## [Texte support]
• • • •
46. Le 14 avril 2014, 276 écolières furent enlevées par Boko Haram,
un mouvement djihadiste sunnite menant depuis cinq ans une insurrection
en vue d’établir un Etat islamiste dans le nord du Nigeria, dans
le lycée public pour filles de Chibok; 53 ont pu s’échapper et rentrer
chez elles
. Boko Haram a utilisé l’enlèvement
comme moyen d’intimider la population civile pour l’empêcher de
résister.
47. Un haut responsable des droits de l’homme aux Nations Unies,
M. Zeid Ra’ad Al Hussein, a déclaré que le fait qu’un enfant aille
à l’école ne devait jamais être un acte de bravoure, où que ce soit
dans le monde. Pourtant, dans certaines régions du Pakistan, de
l’Afghanistan et du Nigeria, le seul fait de se présenter à l’école
exige énormément de courage et de détermination. Il a souligné que
les Nations Unies avait fréquemment reçu des rapports sur ces trois
pays faisant état d’écoles détruites ou fermées en raison de menaces
proférées par des militants, et d’élèves (en particulier de filles)
• • • •
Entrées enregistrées
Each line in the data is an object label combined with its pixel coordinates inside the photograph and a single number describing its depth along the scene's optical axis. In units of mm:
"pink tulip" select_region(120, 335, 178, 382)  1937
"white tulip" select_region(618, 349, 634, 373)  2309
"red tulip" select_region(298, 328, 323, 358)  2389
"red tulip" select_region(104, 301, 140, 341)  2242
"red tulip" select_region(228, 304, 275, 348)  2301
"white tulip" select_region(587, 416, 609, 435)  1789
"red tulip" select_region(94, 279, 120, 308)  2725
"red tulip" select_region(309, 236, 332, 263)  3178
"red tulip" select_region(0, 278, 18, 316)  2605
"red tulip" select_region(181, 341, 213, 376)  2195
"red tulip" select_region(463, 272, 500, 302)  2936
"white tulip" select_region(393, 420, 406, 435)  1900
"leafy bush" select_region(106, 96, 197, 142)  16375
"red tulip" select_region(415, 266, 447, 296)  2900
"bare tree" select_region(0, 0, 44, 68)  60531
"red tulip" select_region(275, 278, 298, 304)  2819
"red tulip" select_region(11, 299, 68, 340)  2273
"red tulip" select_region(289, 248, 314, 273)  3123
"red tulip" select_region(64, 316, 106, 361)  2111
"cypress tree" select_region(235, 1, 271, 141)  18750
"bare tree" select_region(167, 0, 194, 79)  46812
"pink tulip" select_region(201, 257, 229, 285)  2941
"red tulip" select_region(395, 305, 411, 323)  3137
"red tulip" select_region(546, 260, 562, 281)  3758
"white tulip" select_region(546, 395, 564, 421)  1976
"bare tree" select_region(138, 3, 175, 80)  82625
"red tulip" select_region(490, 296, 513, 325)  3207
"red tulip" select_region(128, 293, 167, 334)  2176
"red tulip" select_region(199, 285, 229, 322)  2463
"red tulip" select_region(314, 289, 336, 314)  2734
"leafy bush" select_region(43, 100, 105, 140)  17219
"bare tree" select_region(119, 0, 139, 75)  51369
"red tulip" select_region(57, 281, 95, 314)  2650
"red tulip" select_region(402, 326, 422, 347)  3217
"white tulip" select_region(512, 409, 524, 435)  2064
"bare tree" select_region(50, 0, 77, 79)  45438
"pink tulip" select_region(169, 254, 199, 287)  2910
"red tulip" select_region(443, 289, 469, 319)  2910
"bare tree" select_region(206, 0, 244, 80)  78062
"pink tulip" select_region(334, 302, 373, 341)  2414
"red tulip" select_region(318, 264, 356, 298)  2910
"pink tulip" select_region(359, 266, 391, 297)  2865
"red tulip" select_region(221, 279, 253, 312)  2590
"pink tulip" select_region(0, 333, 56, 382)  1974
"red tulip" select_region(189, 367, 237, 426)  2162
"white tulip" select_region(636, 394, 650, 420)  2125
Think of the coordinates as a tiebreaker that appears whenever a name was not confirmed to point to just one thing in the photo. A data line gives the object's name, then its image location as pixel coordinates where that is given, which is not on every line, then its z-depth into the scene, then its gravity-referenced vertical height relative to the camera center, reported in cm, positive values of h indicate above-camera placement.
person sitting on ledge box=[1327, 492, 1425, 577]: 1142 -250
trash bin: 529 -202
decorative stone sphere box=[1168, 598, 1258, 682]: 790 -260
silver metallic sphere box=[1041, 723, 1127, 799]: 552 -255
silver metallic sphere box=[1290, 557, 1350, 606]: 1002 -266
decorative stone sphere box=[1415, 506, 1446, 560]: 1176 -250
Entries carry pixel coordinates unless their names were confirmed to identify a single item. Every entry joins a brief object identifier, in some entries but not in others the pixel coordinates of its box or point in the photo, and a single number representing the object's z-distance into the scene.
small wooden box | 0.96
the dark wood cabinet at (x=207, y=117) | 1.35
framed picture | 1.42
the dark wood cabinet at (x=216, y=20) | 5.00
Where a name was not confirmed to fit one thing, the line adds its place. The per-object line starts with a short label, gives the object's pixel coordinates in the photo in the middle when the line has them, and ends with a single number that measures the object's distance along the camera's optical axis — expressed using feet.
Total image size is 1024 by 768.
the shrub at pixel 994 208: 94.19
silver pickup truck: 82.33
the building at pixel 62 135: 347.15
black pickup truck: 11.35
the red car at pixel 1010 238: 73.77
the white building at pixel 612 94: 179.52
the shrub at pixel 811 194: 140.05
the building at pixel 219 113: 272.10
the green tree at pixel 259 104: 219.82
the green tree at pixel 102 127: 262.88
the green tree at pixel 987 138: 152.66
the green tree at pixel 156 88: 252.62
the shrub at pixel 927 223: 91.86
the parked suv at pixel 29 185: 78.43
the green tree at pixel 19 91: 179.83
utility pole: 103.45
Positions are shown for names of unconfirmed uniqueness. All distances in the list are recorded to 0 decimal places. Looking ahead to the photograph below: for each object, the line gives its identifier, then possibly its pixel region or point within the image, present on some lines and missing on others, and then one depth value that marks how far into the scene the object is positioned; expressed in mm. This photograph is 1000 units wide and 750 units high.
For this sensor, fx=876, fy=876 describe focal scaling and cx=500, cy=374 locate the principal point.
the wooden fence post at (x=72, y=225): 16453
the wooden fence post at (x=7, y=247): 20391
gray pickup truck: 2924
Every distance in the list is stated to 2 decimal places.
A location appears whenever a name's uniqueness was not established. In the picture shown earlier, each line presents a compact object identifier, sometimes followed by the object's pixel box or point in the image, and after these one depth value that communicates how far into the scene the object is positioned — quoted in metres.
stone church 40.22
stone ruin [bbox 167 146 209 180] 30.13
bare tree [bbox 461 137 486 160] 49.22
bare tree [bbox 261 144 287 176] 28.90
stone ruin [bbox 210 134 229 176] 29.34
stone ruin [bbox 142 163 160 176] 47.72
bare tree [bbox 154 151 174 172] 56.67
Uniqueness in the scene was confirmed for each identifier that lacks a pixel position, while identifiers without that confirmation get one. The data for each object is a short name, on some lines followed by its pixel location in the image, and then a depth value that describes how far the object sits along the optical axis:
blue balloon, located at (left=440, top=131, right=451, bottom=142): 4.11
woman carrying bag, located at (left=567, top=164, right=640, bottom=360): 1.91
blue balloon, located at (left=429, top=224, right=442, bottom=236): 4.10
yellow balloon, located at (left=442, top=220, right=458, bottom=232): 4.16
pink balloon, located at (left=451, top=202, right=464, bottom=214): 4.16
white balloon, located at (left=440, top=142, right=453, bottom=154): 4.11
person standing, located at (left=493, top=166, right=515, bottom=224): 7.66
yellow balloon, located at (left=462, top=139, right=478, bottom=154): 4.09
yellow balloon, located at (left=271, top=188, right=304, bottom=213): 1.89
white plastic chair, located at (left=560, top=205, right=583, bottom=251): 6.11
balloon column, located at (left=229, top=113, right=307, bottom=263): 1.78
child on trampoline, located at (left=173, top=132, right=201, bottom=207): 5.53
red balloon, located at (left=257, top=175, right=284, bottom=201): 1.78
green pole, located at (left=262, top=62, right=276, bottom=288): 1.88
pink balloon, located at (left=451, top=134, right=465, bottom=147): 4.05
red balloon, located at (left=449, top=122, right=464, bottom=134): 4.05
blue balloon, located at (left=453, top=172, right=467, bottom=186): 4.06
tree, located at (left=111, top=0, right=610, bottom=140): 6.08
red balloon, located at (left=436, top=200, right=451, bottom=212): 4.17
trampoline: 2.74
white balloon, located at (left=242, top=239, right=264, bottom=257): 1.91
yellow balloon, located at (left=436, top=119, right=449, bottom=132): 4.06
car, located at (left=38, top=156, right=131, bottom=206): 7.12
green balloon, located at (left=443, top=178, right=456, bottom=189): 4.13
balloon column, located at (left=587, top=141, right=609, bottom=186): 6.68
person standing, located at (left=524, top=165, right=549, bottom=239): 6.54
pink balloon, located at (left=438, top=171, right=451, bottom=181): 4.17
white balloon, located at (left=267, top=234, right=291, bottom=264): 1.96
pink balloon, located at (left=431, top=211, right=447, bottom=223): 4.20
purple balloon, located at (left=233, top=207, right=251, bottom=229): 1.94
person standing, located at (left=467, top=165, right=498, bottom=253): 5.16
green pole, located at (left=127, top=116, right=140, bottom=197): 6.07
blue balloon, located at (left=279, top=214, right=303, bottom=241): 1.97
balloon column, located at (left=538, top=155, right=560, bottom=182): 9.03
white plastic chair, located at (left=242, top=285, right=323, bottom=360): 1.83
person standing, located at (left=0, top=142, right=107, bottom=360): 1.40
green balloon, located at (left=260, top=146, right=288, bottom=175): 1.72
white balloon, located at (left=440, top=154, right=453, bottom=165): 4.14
• • • •
## [Consigne]
Reproduisez mot pour mot le passage du texte support qui commence aux mots « 47. Un haut » et s'arrête après les mots « particulier de filles) ». Seul le texte support doit servir de référence.

## [Résultat attendu]
47. Un haut responsable des droits de l’homme aux Nations Unies,
M. Zeid Ra’ad Al Hussein, a déclaré que le fait qu’un enfant aille
à l’école ne devait jamais être un acte de bravoure, où que ce soit
dans le monde. Pourtant, dans certaines régions du Pakistan, de
l’Afghanistan et du Nigeria, le seul fait de se présenter à l’école
exige énormément de courage et de détermination. Il a souligné que
les Nations Unies avait fréquemment reçu des rapports sur ces trois
pays faisant état d’écoles détruites ou fermées en raison de menaces
proférées par des militants, et d’élèves (en particulier de filles)